Internal wave It covers a lot of stylistic ground. there Desperate dronesClassic analog excursions, discrete chants, Field recordingsand yes, even some of the more rhythmic forward tracks. But what unites it all is the clear DIY aesthetic and demand for your attention.
Often, ambient music is designed Fade into the background. “It has to be as ignorable as it is interesting,” he says Brian Eno. And while some tracks were running Internal wave They can serve as background music, and most require close listening.
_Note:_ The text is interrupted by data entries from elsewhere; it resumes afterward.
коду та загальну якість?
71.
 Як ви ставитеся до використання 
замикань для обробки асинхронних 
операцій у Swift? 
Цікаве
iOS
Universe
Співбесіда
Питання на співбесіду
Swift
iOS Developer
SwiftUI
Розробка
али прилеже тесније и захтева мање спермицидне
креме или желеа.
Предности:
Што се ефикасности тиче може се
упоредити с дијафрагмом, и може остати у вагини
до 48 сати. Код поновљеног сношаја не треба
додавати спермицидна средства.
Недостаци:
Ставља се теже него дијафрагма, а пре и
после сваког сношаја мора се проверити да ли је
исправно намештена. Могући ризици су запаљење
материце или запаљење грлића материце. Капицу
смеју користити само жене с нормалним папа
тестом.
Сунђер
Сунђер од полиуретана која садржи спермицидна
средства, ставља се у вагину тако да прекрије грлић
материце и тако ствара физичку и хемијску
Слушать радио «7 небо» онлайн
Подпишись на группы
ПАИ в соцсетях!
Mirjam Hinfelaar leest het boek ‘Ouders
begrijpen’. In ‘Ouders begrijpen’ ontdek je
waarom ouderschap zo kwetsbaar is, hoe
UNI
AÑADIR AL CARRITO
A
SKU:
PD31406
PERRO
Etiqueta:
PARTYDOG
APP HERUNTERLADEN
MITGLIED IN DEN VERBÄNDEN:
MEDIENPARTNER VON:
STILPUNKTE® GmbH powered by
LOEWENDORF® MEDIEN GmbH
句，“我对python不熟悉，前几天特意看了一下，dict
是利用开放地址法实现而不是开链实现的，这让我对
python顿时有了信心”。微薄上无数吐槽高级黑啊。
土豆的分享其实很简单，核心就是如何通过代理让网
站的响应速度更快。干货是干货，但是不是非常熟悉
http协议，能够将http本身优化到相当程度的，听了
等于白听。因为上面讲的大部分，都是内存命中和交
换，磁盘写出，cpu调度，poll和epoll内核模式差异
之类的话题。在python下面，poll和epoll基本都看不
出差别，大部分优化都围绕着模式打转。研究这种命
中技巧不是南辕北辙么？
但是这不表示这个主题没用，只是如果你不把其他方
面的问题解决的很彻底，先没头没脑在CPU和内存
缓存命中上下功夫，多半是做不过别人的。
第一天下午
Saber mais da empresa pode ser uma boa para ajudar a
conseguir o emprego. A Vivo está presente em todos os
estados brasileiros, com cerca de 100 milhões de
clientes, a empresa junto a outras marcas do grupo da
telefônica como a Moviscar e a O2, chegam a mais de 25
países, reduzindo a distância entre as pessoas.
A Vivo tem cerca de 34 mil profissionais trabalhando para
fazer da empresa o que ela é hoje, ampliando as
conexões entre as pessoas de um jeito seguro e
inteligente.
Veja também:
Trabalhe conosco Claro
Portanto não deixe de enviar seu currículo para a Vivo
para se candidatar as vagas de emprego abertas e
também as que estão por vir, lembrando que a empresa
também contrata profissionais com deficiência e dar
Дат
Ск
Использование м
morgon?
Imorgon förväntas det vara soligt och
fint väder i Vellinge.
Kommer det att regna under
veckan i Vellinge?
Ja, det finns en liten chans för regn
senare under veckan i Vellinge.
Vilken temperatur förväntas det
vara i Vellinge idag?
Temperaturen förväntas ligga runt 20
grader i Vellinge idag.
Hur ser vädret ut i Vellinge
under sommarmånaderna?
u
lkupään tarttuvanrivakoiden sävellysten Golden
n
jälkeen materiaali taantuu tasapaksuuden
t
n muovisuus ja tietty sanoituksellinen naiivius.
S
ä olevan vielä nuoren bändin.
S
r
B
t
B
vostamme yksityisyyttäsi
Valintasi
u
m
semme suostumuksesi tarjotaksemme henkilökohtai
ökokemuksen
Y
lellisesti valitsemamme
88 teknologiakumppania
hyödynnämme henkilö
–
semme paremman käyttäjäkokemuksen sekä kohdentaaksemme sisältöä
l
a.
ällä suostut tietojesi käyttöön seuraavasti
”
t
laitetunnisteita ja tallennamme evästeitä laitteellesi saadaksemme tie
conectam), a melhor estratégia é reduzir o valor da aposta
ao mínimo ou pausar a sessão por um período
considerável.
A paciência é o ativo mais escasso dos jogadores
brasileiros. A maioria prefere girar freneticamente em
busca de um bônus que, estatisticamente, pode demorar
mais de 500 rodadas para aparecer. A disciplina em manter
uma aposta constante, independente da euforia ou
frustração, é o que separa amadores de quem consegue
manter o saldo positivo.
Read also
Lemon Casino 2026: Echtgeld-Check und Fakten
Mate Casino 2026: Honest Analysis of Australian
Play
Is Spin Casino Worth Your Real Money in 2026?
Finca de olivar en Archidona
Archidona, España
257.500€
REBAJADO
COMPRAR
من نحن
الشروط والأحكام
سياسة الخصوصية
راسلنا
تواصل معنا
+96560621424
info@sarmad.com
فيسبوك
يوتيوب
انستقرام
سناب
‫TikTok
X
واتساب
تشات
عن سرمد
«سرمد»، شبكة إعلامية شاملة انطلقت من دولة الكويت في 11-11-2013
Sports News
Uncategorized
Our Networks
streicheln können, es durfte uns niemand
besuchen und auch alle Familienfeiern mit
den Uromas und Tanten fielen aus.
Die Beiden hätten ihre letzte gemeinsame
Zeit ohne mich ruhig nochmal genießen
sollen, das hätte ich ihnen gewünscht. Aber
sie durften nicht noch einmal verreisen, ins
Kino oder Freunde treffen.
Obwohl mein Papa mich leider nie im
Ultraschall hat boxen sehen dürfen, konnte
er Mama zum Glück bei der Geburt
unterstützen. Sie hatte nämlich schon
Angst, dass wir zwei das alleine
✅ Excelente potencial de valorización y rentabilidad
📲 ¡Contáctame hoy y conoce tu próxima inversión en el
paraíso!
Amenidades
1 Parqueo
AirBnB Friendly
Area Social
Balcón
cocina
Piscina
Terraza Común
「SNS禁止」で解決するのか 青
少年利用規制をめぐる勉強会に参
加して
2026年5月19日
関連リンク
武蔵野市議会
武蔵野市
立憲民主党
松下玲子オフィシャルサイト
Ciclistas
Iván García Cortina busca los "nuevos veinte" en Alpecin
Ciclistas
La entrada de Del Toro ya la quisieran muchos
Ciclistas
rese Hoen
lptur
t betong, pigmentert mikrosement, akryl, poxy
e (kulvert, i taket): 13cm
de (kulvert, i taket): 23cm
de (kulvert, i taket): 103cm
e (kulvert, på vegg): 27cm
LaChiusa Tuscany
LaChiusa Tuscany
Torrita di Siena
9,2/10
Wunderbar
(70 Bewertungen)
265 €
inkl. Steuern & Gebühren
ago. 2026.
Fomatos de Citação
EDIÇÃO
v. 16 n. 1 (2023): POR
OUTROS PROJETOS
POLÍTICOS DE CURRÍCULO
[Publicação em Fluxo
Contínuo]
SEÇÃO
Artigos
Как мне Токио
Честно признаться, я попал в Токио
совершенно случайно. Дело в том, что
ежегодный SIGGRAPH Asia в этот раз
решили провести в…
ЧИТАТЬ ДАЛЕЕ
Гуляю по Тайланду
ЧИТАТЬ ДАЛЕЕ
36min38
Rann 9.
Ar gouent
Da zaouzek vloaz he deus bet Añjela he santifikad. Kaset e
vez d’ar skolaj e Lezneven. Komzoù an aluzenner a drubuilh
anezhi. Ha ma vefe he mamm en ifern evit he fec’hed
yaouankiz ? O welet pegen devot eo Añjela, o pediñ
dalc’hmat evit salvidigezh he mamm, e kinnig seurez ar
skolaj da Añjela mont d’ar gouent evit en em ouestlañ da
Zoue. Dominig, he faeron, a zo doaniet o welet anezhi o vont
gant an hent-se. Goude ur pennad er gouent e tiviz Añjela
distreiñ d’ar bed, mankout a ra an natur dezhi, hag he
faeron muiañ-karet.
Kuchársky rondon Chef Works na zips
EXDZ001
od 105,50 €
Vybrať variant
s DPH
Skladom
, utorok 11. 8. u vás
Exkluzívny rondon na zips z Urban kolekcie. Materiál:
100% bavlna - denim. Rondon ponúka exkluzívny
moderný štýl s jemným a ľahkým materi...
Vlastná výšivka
The atmosphere here is in its hypnotic consistency and repetition, not in its neglect.
The opening track from Miguel A. Ruiz, “Transparent,” is built around a short loop of what sounds like a piano. It’s drowned in borrowed noise, indicating that it’s being driven by a low-bit-rate sampler. What unfolds is almost the opposite of what happened with William Basinski Disintegration rings. The lurching loop of gloom slowly fills in, adding more layers, building to a dense crescendo that abruptly breaks off.
This immediately leads into Camino al Desvan’s “La Contorsión de Pollo,” which sounds like Tangerine Dream played at half speed. Finis Africae’s “Hybla” is a Krautrock song filtered through Spanish and Arabic folk music traditions, arriving at something rhythmic and catchy that wouldn’t sound out of place alongside the Kraftwerk sans drums of Orfeón Gagarin’s “Última instancia.” Other tracks like Javier Segura’s “Malagueñas 2” are more orchestral, almost epic – an unresolved hero’s journey in aural form.
Many of the artists in the collection appear multiple times, giving you a sense of their place in this diverse and loosely connected scene. You can identify artists whose roots are in more traditional musical forms (Finis Africae), which are heavily influenced by American minimalist composers (Segura), and which are almost unclassifiable (Ruiz). But you also feel the drive for sonic exploration that unites them.
groups like Internal wave Invaluable for preserving lesser-known works by artists often overlooked by the American public. Label Bongo Joe Records It showcases a number of these groups and is worth following on Bandcamp.